In the case of chorus, we'll eliminate the feedback. The same algorithm can be used, by setting the 'feedback' variable to cero, at the expense of a couple of CPU cycles.
The sweep signal for a chorus could be a sine, implemented by a table lookup, or, yet better, the exponential signal, which produces the best chorus sound I've ever heard.
Pitch shift: This is implemented as a chorus, sweeping through the defined delay width and restarting once the limits are reached (no sweep back). To minimize the phase jump at the sweep restart, a second pointer is often used, in quadrature with the former, and both pointer´s data are cross-faded together with some interpolation method.
As it has been told before, the sweep slope gives the pitch shift amount, and so it is calculated as it was explained.
Another possibility is to determine the signal zero crossing period (autocorrelation, buffer inspection), and perform the sweep between zero crossings, in order to avoid the abrupt phase jump.
Up to now, I haven't succesfully built none of these systems. Being the first one the easiest, I can't get a pleasing effect with some signals.
Compressors/limiters, downward expanders and noise-gates.: I haven't tried this system yet, so what follows is a theoretical development based on another theoretical development.
If you take the time to read the general considerations we'll clarify some points first.
We'll try to implement the basic building blocks with DSP. We'll take the input signal and find its mean/RMS/peak value; depending on the compressor response needed. A limiter might probably respond to a peak value, in order for the signal to exceed certain value. A sustain effect compressor might need to respond to mean/RMS value, not to make too flat the normal attack peaks the signal has (a guitar for example).

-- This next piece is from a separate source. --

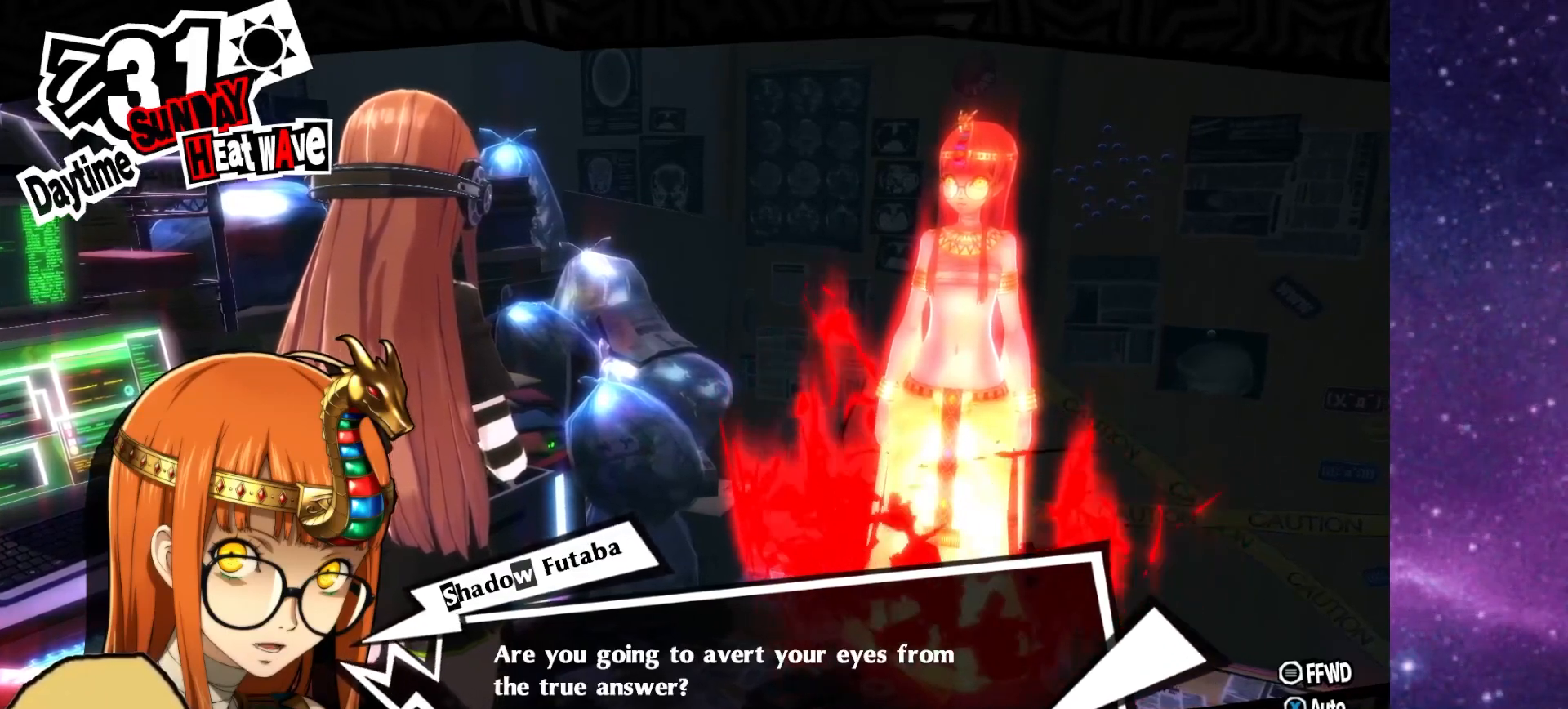
{"dt_ms": 500, "buttons": ["CROSS", "L1", "L2"], "left_stick": "center", "right_stick": "center", "events": [[83, "R1", "up"], [117, "L1", "down"], [250, "R1", "down"], [267, "L1", "up"], [417, "L1", "down"], [450, "CROSS", "down"], [483, "R1", "up"], [500, "L2", "down"]]}
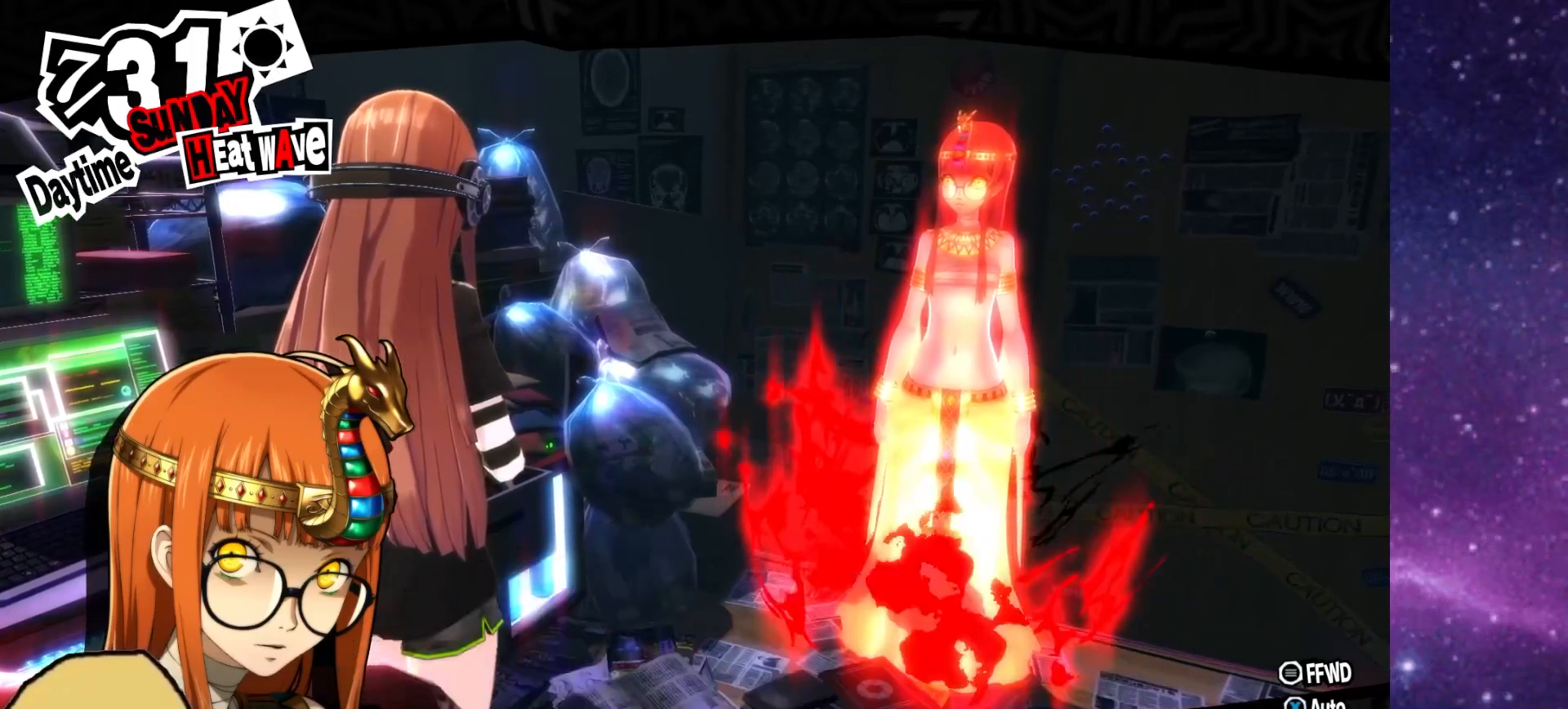
{"dt_ms": 500, "buttons": ["L1", "L2", "R1"], "left_stick": "center", "right_stick": "center", "events": [[33, "CROSS", "up"], [83, "L1", "up"], [83, "L2", "up"], [167, "L1", "down"], [167, "L2", "down"], [167, "R1", "down"], [300, "R1", "up"], [333, "L1", "up"], [333, "L2", "up"], [400, "R1", "down"], [500, "L1", "down"], [500, "L2", "down"]]}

To find these values, we'll set an integration period, during which we'll extract the needed value. It is important to notice that we need the system to act upon a signal value weighted on a time interval (attack time); after this threshold is exceeded, we'll consider that the signal is back on the other side (lower than the threshold) once another period is elapsed (release time). Should we act on a sample by sample basis, we'll end up transforming the signal's shape instead of its amplitude.
Let's try to find a compressor/limiter's gain-reduction:
The signal value obtained will be compared to the threshold level. As this level is specified in dB (dBm, dBV, dBu, VU, etc.), to avoid converting on each sample interval, it is convenient to convert this threshold level fron dB to linear, and compare sample by sample with this value.
Knowing that gain-reduction is Vi[dB]-Vo[dB], let's replace Vo[dB] with the compressor/limiter's equation, resulting GR = (Vi[dB]-Vt[dB]) * (1 - 1 / CR)
If the threshold level is not exceded, we simply do nothing, we let the signal pass through as it is. If the threshold level is exceded, we calculate the former equation converting Vi to dB by a table lookup, substracting the already known Vt in dB, and then multiplying by one minus the compression ratio's reciprocal. The obtained result is the gain-reduction (attenuation) in dB needed, we'll convert this value to linear and find its reciprocal, which will give us the gain coefficient. In the definition example, 1 - 1 / CR is 1 - 1/4 = 0.75; and (30 - (-10)) * 0,75 = 30
On the limiter (infinite compression), the term one minus the compression ratio's reciprocal is equal to unity, so the signal is attenuated in dB the same amount it excedes the threshold level; what sounds coherent.
We'll store this obtained coefficient value, as it will be the gain by which we'll multiply sample by sample the input signal, until in the next integration period a different value results and the gain is altered.
For the downward expander, we'll perform the same operation, but in a reverse way: to exceed the threshold now means having a signal whose value is less than the threshold level, and the expansion ratio is already the reciprocal of the expansion ratio; so one minus the compression ratio's reciprocal is now one minus the expansion ratio, what is negative, indicating that gain-reduction is now gain increase instead.
For the noise gate (an infinite expansion downward expander), we'll let the signal pass through when it excedes the threshold level.
The release time is easily implemented with analog techniques, letting a capacitor charged to the attenuator control voltage to simply discharge, controlling the release in a decreasing exponential way, and so linearly in dB. With DSP, we'll have to find another coefficient that lets us reach, after N succesive multiplications, the gain coefficient reduction in 20 dB (this would be our equivalence to the RC time constant approximation). This coefficient is determined in a similar way as the exponential function used to sweep the delay in chorus and phasers.
release = 10 ^ (1/fs), where fs is the sampling frecuency.
It is left to the most weird readers the RC constant approximation by means of a bilinear transform, similar to the phaser in DSP.
Phaser or phase shifter: If you take the time to read the general considerations we'll clarify some points first.
To make a phaser out of a DSP, one can implement an all-pass filter difference equation. Nevertheless, reproducing the analog phaser's original sound can be more interesting. So, we take a phase shifter network's transfer function on the s plane and pass it to the z plane, by means of a bilinear transform. Then, the resulting difference equation is implemented, and the resulting coefficient will depend on the original RC network and the sampling period Td.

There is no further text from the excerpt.